もちろん暗譜すればいいというものではなくて、暗譜してつまらない音楽は日夜みかけますが、オルトナーさんともなればそのレベルであろうはずはなく、ジブシーの歌の全音符は体に染み付いているのでしょう。

真ん中に蓋がフルオープンされたピアノがあり、その前でオルトナーさんが振ります。蓋が邪魔で指揮が見づらい合唱団員もいるかな、とか最初はくだらないことを思ったりしましたが、すぐにそんな考えは吹っ飛びました。
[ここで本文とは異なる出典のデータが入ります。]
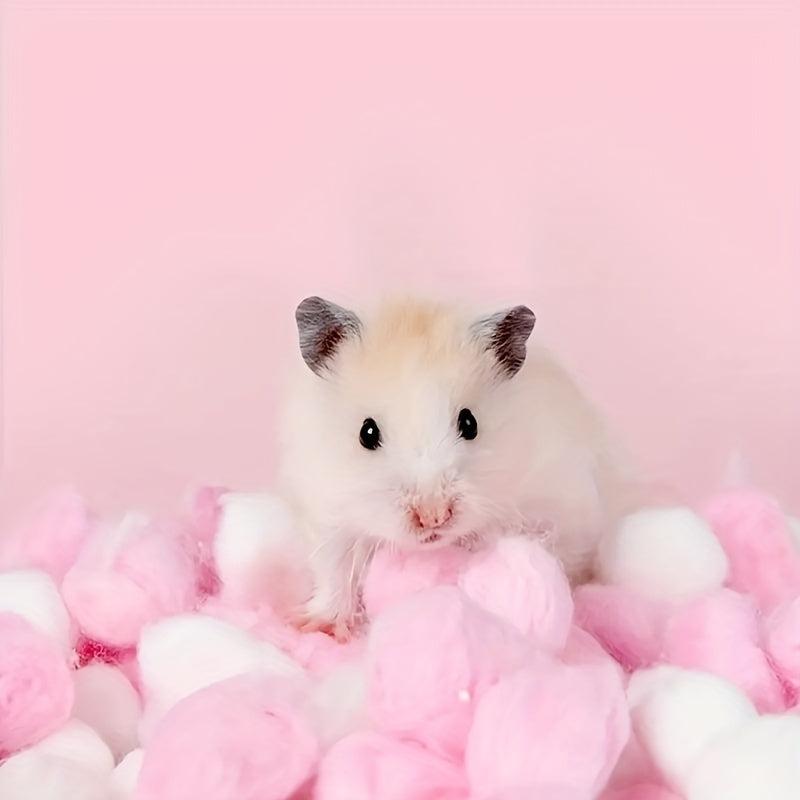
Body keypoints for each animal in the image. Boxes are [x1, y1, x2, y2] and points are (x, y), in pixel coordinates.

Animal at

轟然とブラームスが鳴り渡り、魂が入るとはこういうことか、と。

ピアノはこのフェスティヴァルなら、もちろん、ということで寺嶋陸也さん。作曲家としても作品提供やら大忙しですが、やはりここでピアノといえば彼しかいないでしょう。ああいう指揮のもとでわかっていないピアニストが足を引っ張ったりしたら大変ですから。結果的にも、さすがの読みとバランスでした。

他のカール・ホグウッド指揮、サイモン・キャリントン指揮もそれぞれ個性がはっきりしていて、三様のトップ級に浸りきったフィナーレでした。

毎年、内容とプログラム誌が充実していて、広報、対外的アピールがいまいち、という印象の同フェスティヴァル。来年もこういう感じでいくんでしょうね。